François Legault, Ex PM du Québec - (Photo : Courtoisie page Facebook PM
Le premier ministre François Legault a démissionné ce mercredi 14 janvier 2026, peu avant midi, pour, dit-il, le bien de son parti, la Coalition Avenir Québec, et surtout pour le bien du Québec.
Lâché par plusieurs cadres de son parti qui ont démissionné du gouvernement ou de la CAQ ces derniers mois, et critiqué sur la pertinence de ses politiques, le premier ministre François Legault tire sa révérence après deux mandats, soit un peu plus de sept ans à la tête du Québec.
Dans une déclaration à la presse, il a souhaité que l’économie québécoise soit réformée face aux défis actuels et que le déclin du français soit freiné.

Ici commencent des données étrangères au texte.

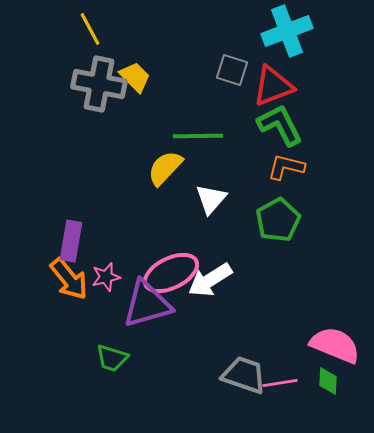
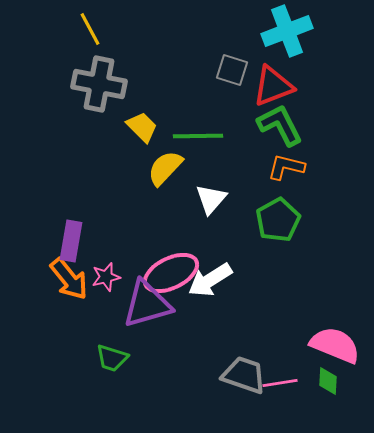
yellow trapezoid: moved 7 px right, 50 px down
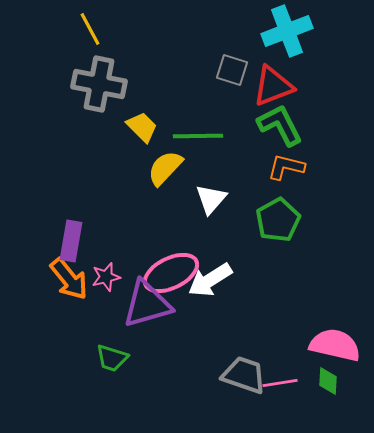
pink semicircle: rotated 9 degrees counterclockwise
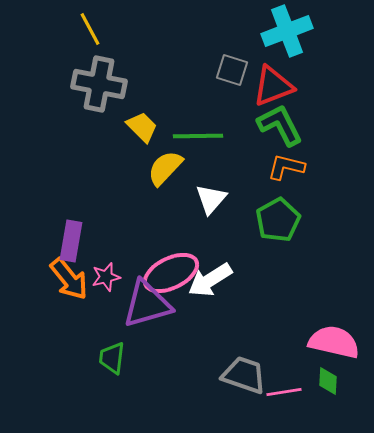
pink semicircle: moved 1 px left, 3 px up
green trapezoid: rotated 80 degrees clockwise
pink line: moved 4 px right, 9 px down
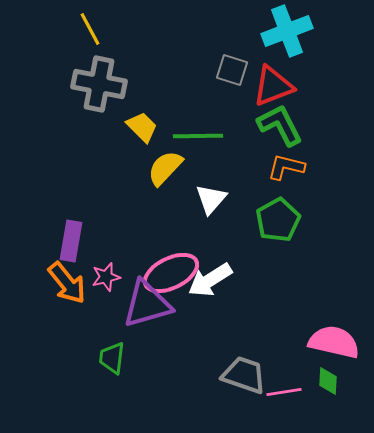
orange arrow: moved 2 px left, 4 px down
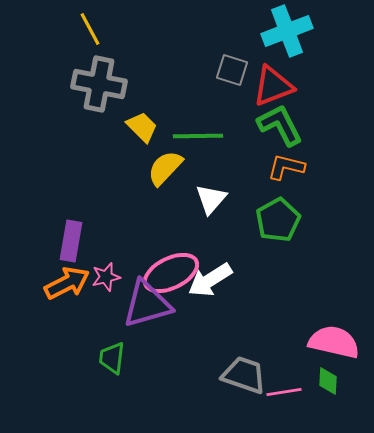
orange arrow: rotated 78 degrees counterclockwise
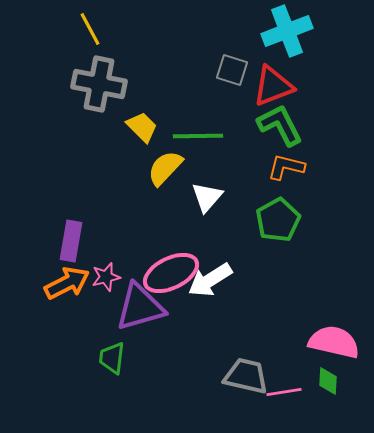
white triangle: moved 4 px left, 2 px up
purple triangle: moved 7 px left, 3 px down
gray trapezoid: moved 2 px right, 1 px down; rotated 6 degrees counterclockwise
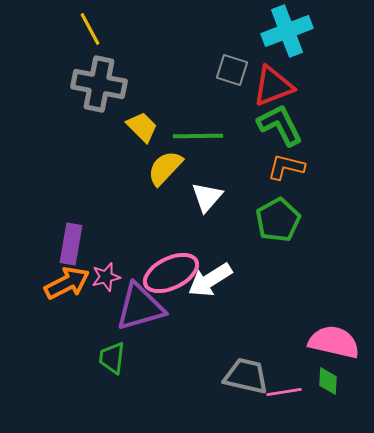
purple rectangle: moved 3 px down
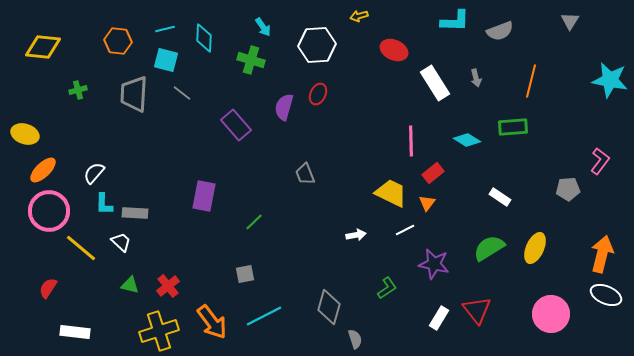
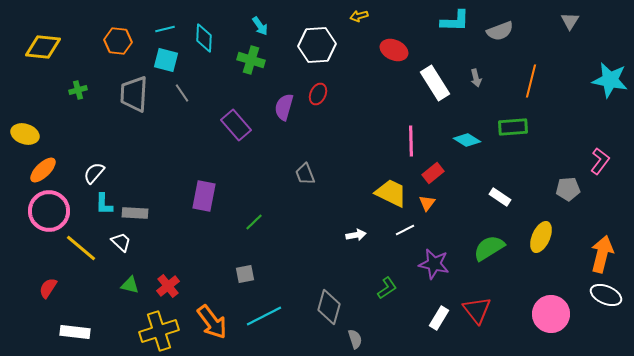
cyan arrow at (263, 27): moved 3 px left, 1 px up
gray line at (182, 93): rotated 18 degrees clockwise
yellow ellipse at (535, 248): moved 6 px right, 11 px up
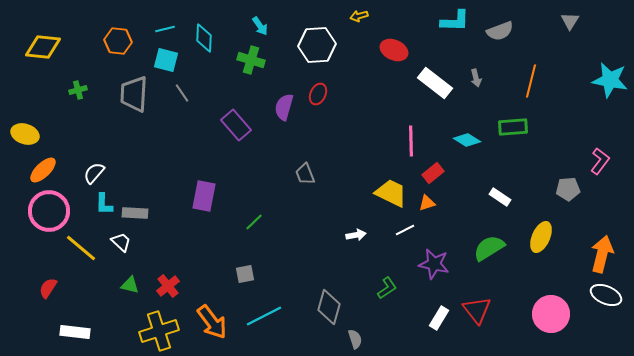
white rectangle at (435, 83): rotated 20 degrees counterclockwise
orange triangle at (427, 203): rotated 36 degrees clockwise
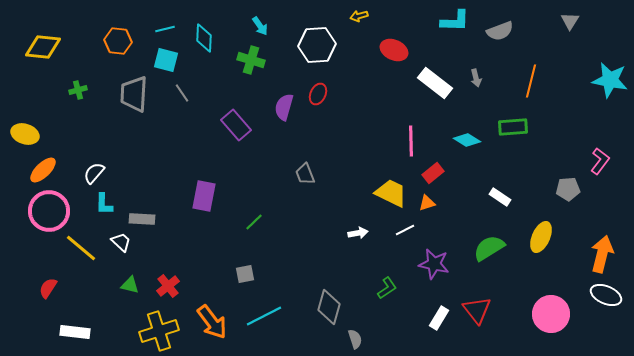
gray rectangle at (135, 213): moved 7 px right, 6 px down
white arrow at (356, 235): moved 2 px right, 2 px up
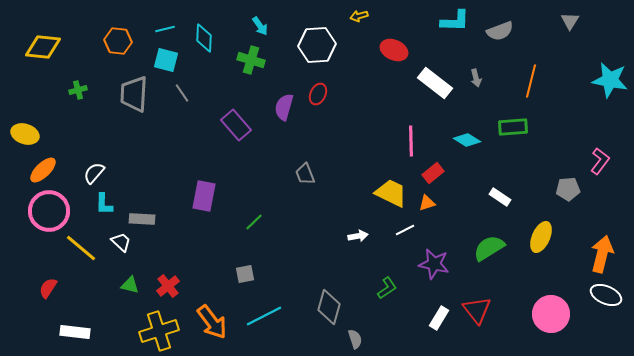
white arrow at (358, 233): moved 3 px down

Son souhait est que les prochaines élections portent en priorité sur les enjeux de la nation, plutôt que sur un simple désir de changement.
Voici un extrait de sa déclaration d'un peu moins de 20 minutes
Extrait de la déclaration du PM Québécois François Legault lors de l'annonce de sa démission
Plamondon Salue l'engagement de Legault
Comme plusieurs leaders politiques, le patron de son ancien parti, le Parti Québécois et député de Camille-Laurin, Paul St-Pierre Plamondon a souligné l’engagement sincère du premier ministre François Legault envers le Québec et les Québécois.

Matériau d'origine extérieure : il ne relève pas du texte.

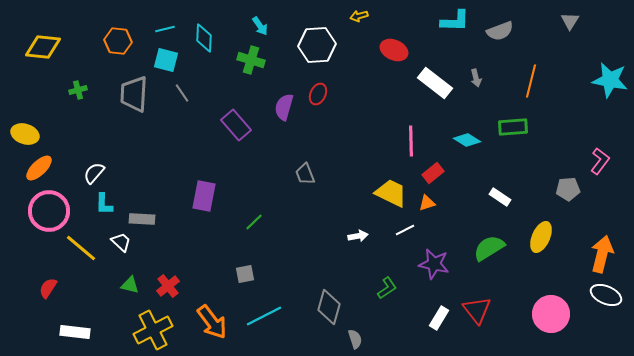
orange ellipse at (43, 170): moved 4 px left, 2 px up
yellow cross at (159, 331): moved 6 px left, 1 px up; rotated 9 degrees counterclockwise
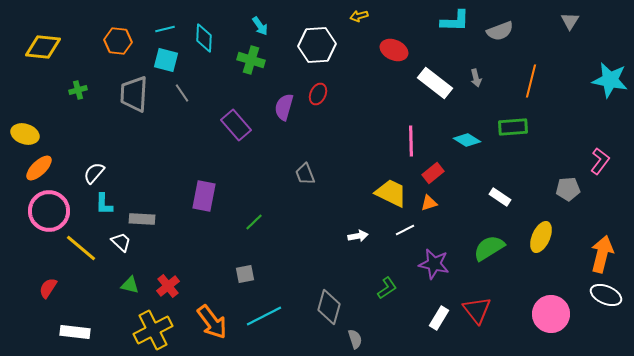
orange triangle at (427, 203): moved 2 px right
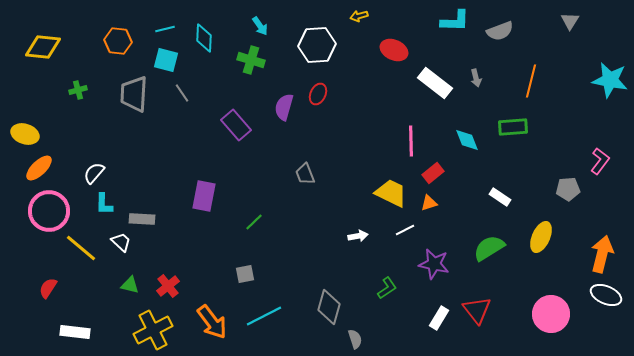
cyan diamond at (467, 140): rotated 36 degrees clockwise
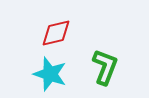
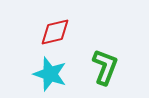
red diamond: moved 1 px left, 1 px up
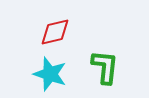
green L-shape: rotated 15 degrees counterclockwise
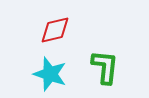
red diamond: moved 2 px up
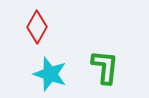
red diamond: moved 18 px left, 3 px up; rotated 48 degrees counterclockwise
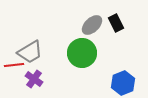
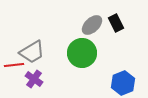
gray trapezoid: moved 2 px right
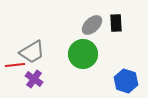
black rectangle: rotated 24 degrees clockwise
green circle: moved 1 px right, 1 px down
red line: moved 1 px right
blue hexagon: moved 3 px right, 2 px up; rotated 20 degrees counterclockwise
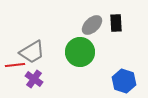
green circle: moved 3 px left, 2 px up
blue hexagon: moved 2 px left
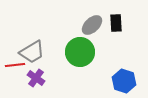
purple cross: moved 2 px right, 1 px up
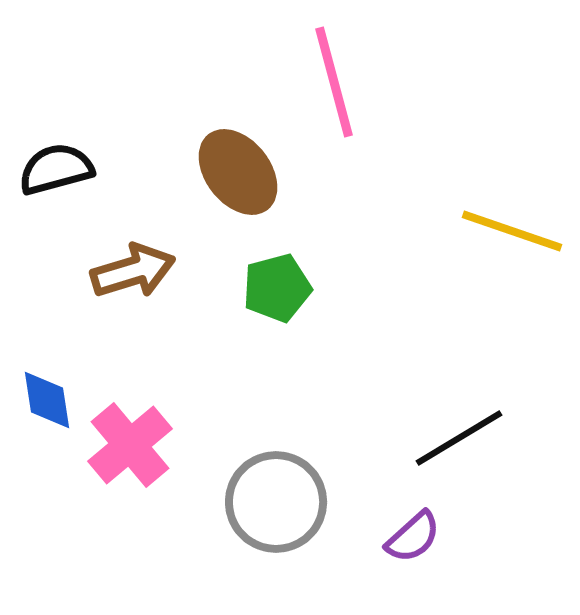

« Il aura consacré plus de 25 ans de sa vie au service public, dont sept ans dans la très exigeante fonction de premier ministre. Il l’a aussi fait dans des moments difficiles, comme la pandémie. Nous devons saluer l’homme et l’ampleur des sacrifices personnels qu’il aura faits pour servir durant de nombreuses années », a-t-il indiqué, ajoutant que malgré leurs désaccords profonds sur les causes des difficultés collectives actuelles et sur l’avenir du Québec, François Legault aura toujours été sincère dans sa volonté d’améliorer le sort de la nation québécoise.
François Legault aura passé plus d’une décennie au Parti Québécois à défendre avec vigueur la nécessité que le Québec devienne un pays.
En fondant la Coalition Avenir Québec, il aura poursuivi son engagement pour le Québec en essayant de faire des gains à l’intérieur du Canada, a rappelé Plamondon.
« Il aura choisi un chemin différent qui, vraisemblablement, avait ses limites, mais je tiens à reconnaître cette volonté de faire avancer le Québec et d’en préserver la spécificité linguistique et culturelle. La journée d’aujourd’hui appartient bien sûr au premier ministre ; nous reprendrons les activités et la joute politique normale ultérieurement. » A-t-il conclu.